In the last elections social movements were organized to confront the Right and their politics. But we did not make any contract or agreement with Lula's government. The role of the organizations is to continue fighting and to mobilize society, unified around common goals. Protesting against the labor reform, resisting the attempts to hinder our achievements and diminish our rights is an issue that unifies the entire working class. Our fight is independent of the government. It is not against the government but against this established model. The advance of the financial and rural elite did not occur only in the Parliament but also in the Senate and in the states. There is an attempt from the Right to dominate with their neoliberal model, putting the public politicians at the service of their precincts. The big challenge of the social organizations is leaving corporativism and fighting for bigger issues. This is the task we are working on with the participation of the Coordination of Social Movements, in the construction of the Popular Assembly, and in work with urban youth. It is necessary to give society clear signals of our situation in proposing a profound structural transformation.

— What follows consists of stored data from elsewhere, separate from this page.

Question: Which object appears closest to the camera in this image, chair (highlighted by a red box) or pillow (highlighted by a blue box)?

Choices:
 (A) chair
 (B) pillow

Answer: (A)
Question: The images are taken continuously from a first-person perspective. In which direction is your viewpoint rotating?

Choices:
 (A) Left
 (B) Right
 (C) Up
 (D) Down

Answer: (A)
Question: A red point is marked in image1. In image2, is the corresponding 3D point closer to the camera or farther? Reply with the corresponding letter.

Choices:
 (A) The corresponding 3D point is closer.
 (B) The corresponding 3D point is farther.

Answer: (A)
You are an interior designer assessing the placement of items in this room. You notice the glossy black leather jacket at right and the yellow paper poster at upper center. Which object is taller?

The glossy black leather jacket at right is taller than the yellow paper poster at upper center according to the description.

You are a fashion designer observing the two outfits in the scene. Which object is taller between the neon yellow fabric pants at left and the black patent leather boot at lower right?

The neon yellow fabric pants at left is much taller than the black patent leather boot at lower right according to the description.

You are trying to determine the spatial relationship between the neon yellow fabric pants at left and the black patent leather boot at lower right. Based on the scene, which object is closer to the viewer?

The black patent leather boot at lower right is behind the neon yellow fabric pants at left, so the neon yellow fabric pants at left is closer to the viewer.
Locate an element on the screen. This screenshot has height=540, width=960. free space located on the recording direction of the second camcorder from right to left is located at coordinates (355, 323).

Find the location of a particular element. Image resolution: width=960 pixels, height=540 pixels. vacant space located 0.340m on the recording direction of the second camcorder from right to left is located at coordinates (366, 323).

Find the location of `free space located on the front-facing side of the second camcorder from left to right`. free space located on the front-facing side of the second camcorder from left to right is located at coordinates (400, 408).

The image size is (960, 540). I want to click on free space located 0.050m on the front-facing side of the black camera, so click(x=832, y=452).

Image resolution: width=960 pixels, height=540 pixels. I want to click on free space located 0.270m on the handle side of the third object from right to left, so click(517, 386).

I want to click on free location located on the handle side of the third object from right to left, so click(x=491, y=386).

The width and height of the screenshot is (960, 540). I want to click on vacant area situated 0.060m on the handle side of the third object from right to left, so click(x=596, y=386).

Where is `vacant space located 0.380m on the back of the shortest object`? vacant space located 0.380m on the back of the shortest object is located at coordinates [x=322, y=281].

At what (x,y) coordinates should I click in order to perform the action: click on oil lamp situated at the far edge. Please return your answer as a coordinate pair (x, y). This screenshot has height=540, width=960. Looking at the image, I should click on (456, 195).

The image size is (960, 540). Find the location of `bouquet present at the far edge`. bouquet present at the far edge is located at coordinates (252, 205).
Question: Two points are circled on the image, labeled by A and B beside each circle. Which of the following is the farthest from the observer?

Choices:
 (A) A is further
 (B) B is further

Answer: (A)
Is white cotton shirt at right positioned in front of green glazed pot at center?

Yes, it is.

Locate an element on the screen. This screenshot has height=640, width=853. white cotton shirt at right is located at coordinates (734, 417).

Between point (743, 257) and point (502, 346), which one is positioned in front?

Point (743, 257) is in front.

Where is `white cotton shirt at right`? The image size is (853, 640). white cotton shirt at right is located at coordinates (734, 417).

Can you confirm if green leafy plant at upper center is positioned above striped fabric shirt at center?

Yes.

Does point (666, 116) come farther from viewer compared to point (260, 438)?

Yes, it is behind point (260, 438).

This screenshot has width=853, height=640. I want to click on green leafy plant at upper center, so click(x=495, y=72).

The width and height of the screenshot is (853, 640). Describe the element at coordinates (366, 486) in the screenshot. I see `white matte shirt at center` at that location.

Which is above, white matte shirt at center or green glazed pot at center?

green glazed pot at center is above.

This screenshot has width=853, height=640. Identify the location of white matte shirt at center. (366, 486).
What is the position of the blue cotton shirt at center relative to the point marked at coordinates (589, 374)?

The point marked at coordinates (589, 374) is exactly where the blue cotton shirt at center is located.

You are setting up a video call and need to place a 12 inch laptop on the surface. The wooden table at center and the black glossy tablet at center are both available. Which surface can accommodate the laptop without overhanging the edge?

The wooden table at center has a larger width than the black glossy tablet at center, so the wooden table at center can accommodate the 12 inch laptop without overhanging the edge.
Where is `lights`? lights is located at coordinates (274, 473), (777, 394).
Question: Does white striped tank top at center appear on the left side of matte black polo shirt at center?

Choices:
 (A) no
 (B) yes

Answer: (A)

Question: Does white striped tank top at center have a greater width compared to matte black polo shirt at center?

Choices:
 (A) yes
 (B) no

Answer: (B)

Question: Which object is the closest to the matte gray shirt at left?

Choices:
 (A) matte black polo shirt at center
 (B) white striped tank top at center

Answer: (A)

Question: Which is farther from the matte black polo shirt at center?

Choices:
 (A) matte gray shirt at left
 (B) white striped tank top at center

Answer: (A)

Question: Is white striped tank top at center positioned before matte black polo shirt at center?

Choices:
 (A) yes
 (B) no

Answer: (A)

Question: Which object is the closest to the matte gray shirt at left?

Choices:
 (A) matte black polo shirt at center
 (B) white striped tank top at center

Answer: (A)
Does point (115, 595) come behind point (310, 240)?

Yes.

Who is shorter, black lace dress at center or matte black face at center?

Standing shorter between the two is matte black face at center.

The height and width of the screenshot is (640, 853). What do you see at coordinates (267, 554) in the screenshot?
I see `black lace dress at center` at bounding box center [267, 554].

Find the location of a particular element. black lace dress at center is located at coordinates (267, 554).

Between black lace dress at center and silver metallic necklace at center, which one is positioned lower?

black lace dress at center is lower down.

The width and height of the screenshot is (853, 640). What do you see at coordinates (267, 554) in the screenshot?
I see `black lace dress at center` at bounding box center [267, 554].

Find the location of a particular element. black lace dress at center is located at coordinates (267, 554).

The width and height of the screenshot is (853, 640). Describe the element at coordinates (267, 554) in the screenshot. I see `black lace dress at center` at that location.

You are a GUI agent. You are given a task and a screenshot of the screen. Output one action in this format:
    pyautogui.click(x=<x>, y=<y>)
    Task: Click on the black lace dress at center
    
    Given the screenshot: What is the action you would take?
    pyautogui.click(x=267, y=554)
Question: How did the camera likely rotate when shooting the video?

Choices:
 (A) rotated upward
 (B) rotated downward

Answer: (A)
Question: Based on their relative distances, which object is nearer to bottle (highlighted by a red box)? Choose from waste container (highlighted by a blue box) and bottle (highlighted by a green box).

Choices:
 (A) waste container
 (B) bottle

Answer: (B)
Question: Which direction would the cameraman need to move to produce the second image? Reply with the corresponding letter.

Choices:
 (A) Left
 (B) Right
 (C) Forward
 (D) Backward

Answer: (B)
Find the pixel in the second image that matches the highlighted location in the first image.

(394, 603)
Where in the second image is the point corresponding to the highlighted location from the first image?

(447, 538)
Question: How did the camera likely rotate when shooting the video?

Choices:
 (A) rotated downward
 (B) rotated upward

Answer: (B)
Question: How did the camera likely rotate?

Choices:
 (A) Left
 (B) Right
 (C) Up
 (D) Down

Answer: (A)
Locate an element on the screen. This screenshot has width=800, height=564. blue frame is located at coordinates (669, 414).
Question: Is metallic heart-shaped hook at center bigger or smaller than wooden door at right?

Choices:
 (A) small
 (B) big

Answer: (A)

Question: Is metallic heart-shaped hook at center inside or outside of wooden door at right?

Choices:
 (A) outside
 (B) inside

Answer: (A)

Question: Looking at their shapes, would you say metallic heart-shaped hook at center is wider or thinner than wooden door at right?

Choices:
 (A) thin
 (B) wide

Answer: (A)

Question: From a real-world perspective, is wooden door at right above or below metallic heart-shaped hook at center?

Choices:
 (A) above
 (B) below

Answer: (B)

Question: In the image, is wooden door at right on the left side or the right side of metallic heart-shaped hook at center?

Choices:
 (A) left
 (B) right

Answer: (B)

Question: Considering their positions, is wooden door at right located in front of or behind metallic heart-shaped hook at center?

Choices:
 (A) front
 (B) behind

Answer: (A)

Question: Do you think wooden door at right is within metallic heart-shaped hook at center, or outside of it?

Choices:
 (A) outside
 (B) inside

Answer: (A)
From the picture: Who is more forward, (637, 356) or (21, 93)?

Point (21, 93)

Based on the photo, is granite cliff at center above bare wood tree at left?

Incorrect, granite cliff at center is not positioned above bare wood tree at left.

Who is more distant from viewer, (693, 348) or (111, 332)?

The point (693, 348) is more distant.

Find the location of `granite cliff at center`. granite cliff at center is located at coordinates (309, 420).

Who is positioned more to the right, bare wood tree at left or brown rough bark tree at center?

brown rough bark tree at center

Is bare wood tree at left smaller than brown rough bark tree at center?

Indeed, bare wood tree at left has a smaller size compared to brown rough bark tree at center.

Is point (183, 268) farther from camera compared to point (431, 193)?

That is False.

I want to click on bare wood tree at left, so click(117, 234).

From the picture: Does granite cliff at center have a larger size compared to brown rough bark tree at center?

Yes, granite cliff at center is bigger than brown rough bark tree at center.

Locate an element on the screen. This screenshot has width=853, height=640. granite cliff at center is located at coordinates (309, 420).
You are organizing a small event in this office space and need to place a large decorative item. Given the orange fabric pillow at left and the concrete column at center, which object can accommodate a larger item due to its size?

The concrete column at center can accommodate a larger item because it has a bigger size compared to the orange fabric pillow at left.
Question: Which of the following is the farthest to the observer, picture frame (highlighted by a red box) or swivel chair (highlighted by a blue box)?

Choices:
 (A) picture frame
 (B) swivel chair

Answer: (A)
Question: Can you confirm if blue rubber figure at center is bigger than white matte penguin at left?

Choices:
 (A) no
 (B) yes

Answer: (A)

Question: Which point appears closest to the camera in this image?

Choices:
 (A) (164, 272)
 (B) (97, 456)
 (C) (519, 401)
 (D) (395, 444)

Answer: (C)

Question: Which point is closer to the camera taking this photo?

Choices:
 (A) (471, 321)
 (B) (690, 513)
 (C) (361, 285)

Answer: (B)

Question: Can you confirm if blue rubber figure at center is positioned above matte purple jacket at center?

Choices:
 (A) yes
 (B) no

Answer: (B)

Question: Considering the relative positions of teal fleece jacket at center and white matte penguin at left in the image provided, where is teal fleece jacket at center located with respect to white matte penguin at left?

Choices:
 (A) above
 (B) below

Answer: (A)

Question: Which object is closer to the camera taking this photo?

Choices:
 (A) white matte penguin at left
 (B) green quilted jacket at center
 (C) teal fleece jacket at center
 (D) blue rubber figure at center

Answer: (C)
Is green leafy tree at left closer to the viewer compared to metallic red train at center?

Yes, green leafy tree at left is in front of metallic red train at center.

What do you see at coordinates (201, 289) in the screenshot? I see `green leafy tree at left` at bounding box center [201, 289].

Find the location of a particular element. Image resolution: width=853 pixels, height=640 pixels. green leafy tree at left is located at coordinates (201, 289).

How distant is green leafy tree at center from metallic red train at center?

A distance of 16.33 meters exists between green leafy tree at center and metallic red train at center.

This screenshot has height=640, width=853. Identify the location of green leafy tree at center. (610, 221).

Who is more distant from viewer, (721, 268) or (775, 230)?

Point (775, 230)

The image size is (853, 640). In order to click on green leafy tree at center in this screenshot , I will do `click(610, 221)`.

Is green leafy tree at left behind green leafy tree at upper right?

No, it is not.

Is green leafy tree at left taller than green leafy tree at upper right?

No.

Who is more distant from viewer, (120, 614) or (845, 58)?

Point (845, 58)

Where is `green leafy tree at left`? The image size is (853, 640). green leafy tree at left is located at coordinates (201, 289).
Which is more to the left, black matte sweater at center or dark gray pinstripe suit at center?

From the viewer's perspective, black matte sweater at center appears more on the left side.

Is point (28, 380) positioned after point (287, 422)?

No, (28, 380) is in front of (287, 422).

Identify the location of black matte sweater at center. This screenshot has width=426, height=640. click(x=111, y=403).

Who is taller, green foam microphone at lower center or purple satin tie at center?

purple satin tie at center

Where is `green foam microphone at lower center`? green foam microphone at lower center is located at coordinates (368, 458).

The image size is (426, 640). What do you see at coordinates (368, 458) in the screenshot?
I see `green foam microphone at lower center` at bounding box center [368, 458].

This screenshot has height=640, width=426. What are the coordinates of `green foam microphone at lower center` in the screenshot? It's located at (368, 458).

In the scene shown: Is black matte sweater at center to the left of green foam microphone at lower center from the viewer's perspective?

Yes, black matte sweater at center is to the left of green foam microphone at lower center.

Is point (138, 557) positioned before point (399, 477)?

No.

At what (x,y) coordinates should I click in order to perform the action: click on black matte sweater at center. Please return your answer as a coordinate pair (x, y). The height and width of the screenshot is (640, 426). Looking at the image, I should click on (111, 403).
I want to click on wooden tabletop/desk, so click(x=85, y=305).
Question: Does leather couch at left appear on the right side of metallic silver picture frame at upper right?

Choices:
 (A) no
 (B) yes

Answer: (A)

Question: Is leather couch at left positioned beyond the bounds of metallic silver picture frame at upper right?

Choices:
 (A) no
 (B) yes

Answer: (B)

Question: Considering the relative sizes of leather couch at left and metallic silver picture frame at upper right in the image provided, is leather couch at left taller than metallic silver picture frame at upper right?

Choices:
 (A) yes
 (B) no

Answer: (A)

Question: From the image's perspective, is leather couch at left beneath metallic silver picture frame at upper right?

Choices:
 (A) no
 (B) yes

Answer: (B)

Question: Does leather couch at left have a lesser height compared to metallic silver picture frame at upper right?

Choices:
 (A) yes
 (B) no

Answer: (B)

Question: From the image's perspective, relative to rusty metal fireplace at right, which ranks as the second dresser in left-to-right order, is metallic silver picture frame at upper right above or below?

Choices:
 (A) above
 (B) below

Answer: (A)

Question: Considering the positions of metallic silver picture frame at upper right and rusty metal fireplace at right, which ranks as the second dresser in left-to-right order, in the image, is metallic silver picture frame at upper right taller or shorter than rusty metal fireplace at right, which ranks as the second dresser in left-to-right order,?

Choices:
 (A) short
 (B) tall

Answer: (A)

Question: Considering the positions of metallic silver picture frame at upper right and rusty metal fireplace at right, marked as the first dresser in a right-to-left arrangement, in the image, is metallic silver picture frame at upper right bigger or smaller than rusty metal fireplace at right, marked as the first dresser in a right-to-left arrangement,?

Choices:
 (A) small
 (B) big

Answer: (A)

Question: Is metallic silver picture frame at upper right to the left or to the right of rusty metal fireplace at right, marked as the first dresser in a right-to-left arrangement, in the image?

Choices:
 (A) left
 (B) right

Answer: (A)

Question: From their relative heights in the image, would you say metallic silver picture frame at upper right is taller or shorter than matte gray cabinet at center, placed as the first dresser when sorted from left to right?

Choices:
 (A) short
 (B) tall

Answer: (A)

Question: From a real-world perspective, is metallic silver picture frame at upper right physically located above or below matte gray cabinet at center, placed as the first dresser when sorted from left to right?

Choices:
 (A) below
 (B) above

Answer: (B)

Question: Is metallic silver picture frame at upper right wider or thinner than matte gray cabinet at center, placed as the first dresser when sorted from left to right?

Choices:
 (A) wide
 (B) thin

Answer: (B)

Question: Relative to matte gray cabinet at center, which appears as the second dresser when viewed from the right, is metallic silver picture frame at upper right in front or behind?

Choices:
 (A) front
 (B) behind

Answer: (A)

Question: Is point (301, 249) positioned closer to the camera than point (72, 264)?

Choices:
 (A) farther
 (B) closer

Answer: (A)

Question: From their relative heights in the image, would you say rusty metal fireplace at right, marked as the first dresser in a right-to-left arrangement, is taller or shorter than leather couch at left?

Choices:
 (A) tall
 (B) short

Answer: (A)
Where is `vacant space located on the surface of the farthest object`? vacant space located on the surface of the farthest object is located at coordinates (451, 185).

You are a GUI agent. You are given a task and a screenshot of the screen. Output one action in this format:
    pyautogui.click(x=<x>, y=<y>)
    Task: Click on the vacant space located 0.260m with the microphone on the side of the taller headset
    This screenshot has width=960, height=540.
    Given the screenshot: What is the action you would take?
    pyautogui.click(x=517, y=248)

JST – This year marks the fifth MST Conference. What does the organization expect from this big event?

JB - This conference is the synthesis of the all of the MST's construction process in the last period. It will include all the activists who helped to build the Movement in recent years, people who had the opportunity to become politically educated and qualified, which was a priority for this period. The Conference is a sort of overview of the work we accomplished, such as education, development and inclusion of politics in the encampments. It will also be a moment to evaluate our position, our alliances, the experience of Lula's government and, above all, plan the strengthening of the Movement's organization, and prepare the activists for the project we believe in. We have many good expectations with relation to the Conference because it will also be the moment to go out into society and make our plans public. The conference is a synthesis of that, because in the preceding period we were already discussing and working. The conference is also a space for protest and a demonstration of our organizational capacity.

GFS - The plans for the fifth National Conference began last year. We are already discussing the agrarian program, our political tactics and strategies about how we will organize our proceedings for the next period. All this is intended to complete the goal of organizing more people, to raise awareness, to empower the people in the class struggle. It is necessary to bring more allied social figures into the construction of the popular project and the Agrarian Reform. In the activity that will have more than 15,000 delegates we will have a summary of the last years of this journey. We will see where we succeeded, where we misjudged, and plan the future of this battle and the fruits of our labors that we have harvested and will continue to harvest through our discussions.
Who they are:

José Batista was born in Itapeva, in the state of São Paulo. His family participated in the construction of the MST in the region. He began his activism in 1996. He passed through various sectors as the head of mass and production. Today he is part of the national coordination.

Gilvânia Ferreira da Silva was born in a rural community in Paraíba. She participated in the first occupation in the state, in 1989. She has worked in Maranhão since 1992. She has worked in the development and education sectors. Today she is a member of the National Administration.